MATERIAL PROVIDED:

☆ ☆ ☆

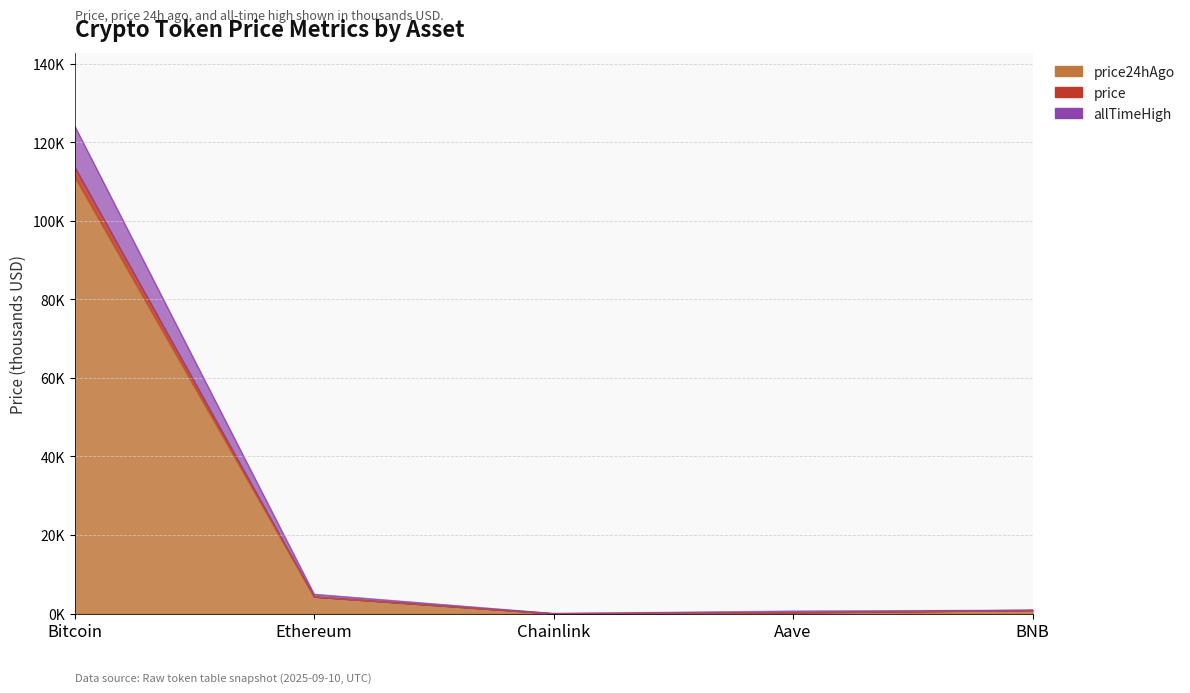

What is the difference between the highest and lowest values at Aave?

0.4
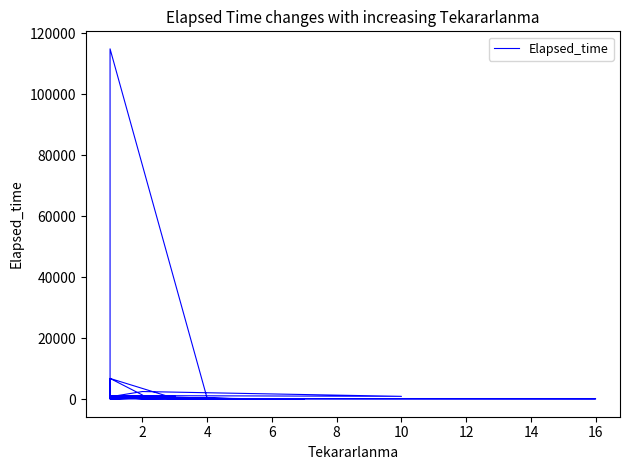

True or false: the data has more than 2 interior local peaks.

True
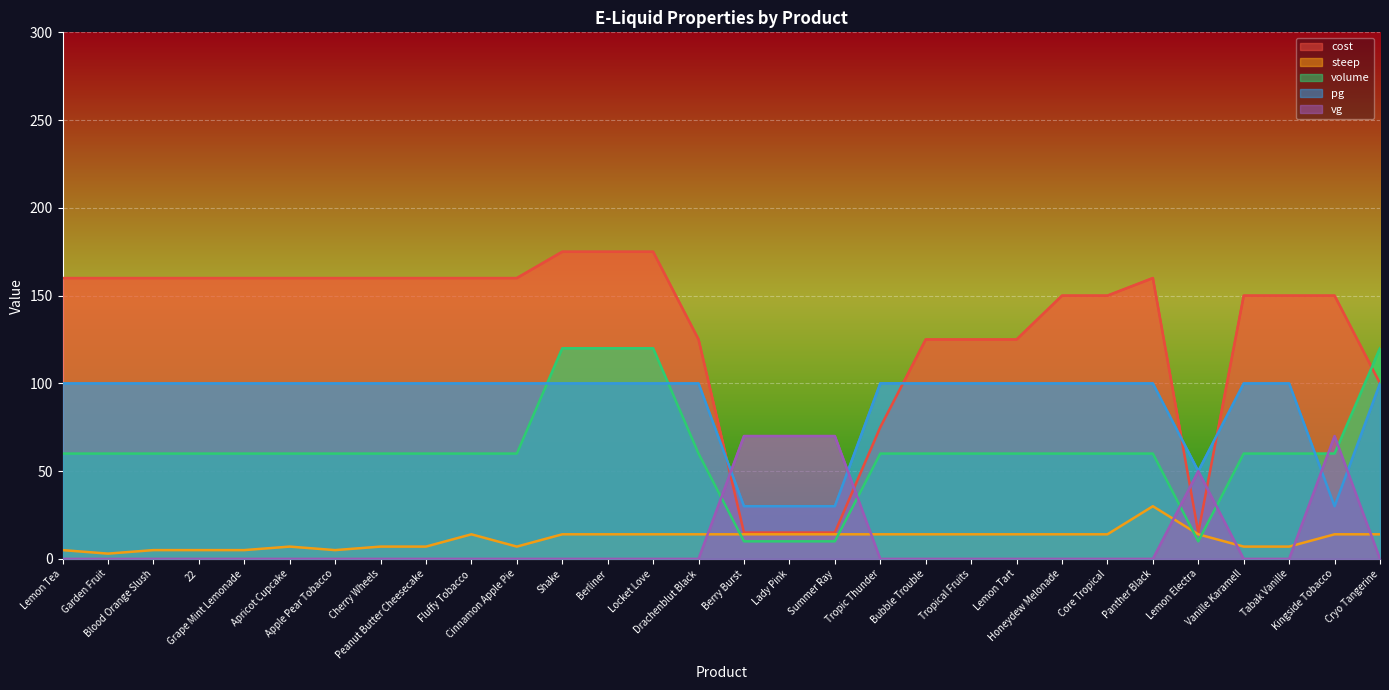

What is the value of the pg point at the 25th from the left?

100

☆ ☆ ☆

Repeat all of the records above word for word, leaving out the pictures.

What is the difference between the highest and lowest values at Aave?

0.4

True or false: the data has more than 2 interior local peaks.

True

What is the value of the pg point at the 25th from the left?

100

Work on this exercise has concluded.